- Texte:
Kenny Anderson est un garçon très occupé. Sous le pseudonyme de King Creosote, il a publié depuis 2003 une quinzaine d'albums solos officiels (sans compter les EPs). Cette année, c'est dans le but d'accompagner le film documentaire du même nom qu'il compose les onze pistes de From Scotland With Love. Au vu de la cadence studio d'Anderson, il est étonnant de réaliser à l'écoute de ce petit dernier à quel point il est apaisé, et apaisant. Comme quoi une production effrénée n'empêche pas nécessairement de prendre son temps pour se ménager un espace particulier.
King Creosote est écossais, et ça s'entend dès les premières notes, les premières intonations. Nous sommes en terrain connu ; Anderson le réclame d'ailleurs haut et fort : From Scotland with Love est un album nostalgique sur le temps de nos aïeuls. Mais un album qui, précise-t-il, tâche de réactualiser leur vie de l'époque en regard de la nôtre. Pour ce qui est du premier objectif du disque, on peut dire sans risque "Mission accomplie". Chacune des chansons d'Anderson est empreinte de nostalgie, chacune mériterait son clip sépia en sus. Le chanteur joue fortement avec la corde sensible, l'auditeur est régulièrement invité à verser un larmichette - sans trop savoir pourquoi, mais là n'est pas la question. On serait mal avisés d'aller, les yeux rougis froncés en une mimique désapprobatrice, reprocher à Kenny Anderson d'aller si facilement jouer avec nos émotions. Après tout, il s'agit là de nos grands-parents, arrière grand-parents, de la réminiscence de ceux dont les voix se sont tues, ceux qui nous ont laissé comme seule trace de leur présence sur cette Terre quelques rares souvenirs, une ancienne babiole par-ci par-là, une anecdote émue rapportée par les proches, une vieille photo déchirée... Porter la mémoire des défunts, de ceux qui furent proches de nous, physiquement ou par le sang, voilà une sacré mission, dure mais belle, qui ne saurait faire l'économie de quelques larmes sincères.

- Consigne:
Recopiez mot pour mot l'intégralité de la critique de l'album From Scotland With Love. Les enregistrements n'interviennent en rien ici.

- Données enregistrées:
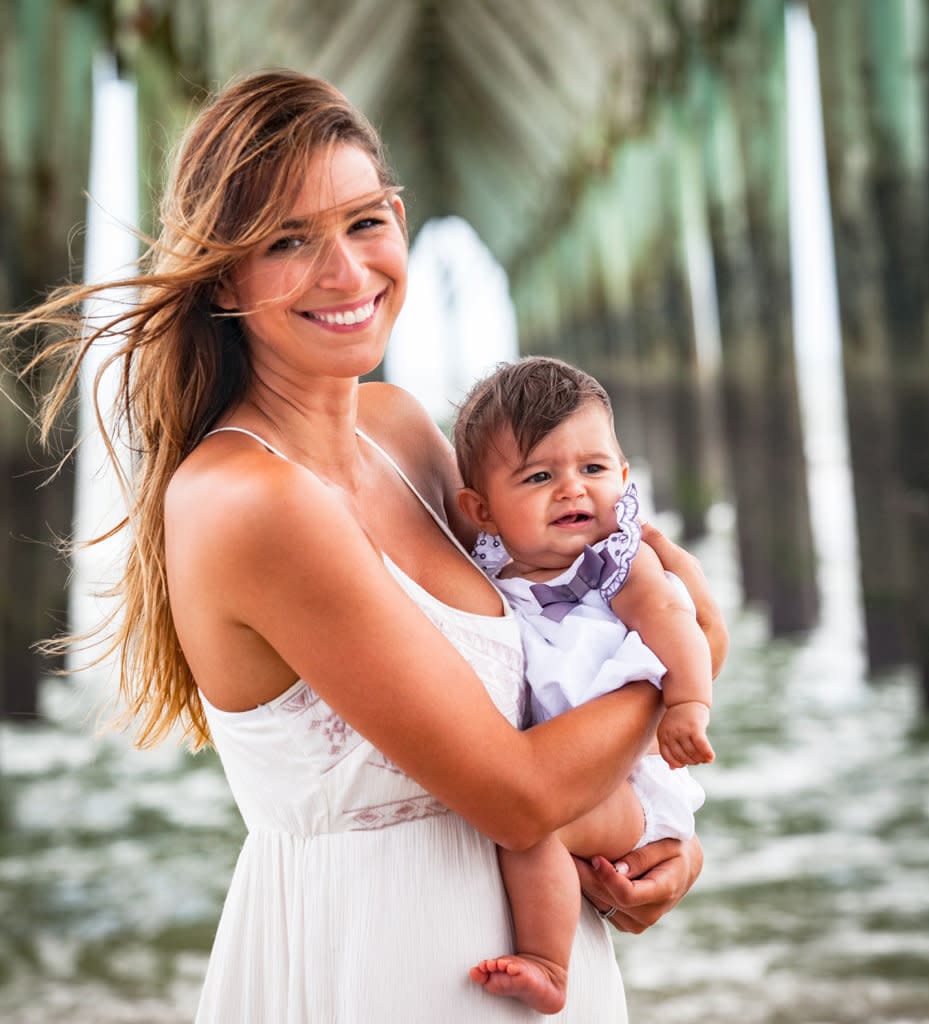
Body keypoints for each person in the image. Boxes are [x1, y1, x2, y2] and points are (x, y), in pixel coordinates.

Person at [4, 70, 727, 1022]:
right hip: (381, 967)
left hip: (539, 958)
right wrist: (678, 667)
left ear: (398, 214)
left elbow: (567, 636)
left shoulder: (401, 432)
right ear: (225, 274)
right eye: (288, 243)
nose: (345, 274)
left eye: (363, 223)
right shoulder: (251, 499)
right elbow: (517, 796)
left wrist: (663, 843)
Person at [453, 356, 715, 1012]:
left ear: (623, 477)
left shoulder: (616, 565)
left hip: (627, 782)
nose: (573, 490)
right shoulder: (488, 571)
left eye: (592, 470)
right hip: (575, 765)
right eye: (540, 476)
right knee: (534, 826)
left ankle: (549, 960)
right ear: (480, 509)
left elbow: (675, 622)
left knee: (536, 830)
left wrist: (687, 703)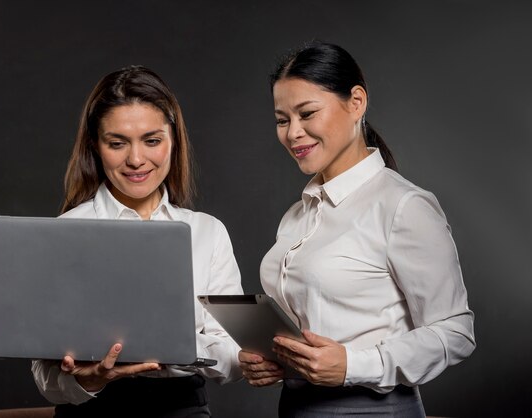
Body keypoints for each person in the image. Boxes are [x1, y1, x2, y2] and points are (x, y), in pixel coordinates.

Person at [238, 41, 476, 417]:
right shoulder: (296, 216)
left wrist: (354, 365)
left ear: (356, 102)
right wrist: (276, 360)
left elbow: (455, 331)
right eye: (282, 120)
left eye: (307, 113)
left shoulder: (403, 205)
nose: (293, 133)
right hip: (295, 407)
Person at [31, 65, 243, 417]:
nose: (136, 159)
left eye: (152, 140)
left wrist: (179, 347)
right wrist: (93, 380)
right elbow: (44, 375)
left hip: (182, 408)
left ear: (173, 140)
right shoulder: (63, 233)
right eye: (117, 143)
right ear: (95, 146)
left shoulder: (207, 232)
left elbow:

- Votre réponse:
Kenny Anderson est un garçon très occupé. Sous le pseudonyme de King Creosote, il a publié depuis 2003 une quinzaine d'albums solos officiels (sans compter les EPs). Cette année, c'est dans le but d'accompagner le film documentaire du même nom qu'il compose les onze pistes de From Scotland With Love. Au vu de la cadence studio d'Anderson, il est étonnant de réaliser à l'écoute de ce petit dernier à quel point il est apaisé, et apaisant. Comme quoi une production effrénée n'empêche pas nécessairement de prendre son temps pour se ménager un espace particulier.
King Creosote est écossais, et ça s'entend dès les premières notes, les premières intonations. Nous sommes en terrain connu ; Anderson le réclame d'ailleurs haut et fort : From Scotland with Love est un album nostalgique sur le temps de nos aïeuls. Mais un album qui, précise-t-il, tâche de réactualiser leur vie de l'époque en regard de la nôtre. Pour ce qui est du premier objectif du disque, on peut dire sans risque "Mission accomplie". Chacune des chansons d'Anderson est empreinte de nostalgie, chacune mériterait son clip sépia en sus. Le chanteur joue fortement avec la corde sensible, l'auditeur est régulièrement invité à verser un larmichette - sans trop savoir pourquoi, mais là n'est pas la question. On serait mal avisés d'aller, les yeux rougis froncés en une mimique désapprobatrice, reprocher à Kenny Anderson d'aller si facilement jouer avec nos émotions. Après tout, il s'agit là de nos grands-parents, arrière grand-parents, de la réminiscence de ceux dont les voix se sont tues, ceux qui nous ont laissé comme seule trace de leur présence sur cette Terre quelques rares souvenirs, une ancienne babiole par-ci par-là, une anecdote émue rapportée par les proches, une vieille photo déchirée... Porter la mémoire des défunts, de ceux qui furent proches de nous, physiquement ou par le sang, voilà une sacré mission, dure mais belle, qui ne saurait faire l'économie de quelques larmes sincères.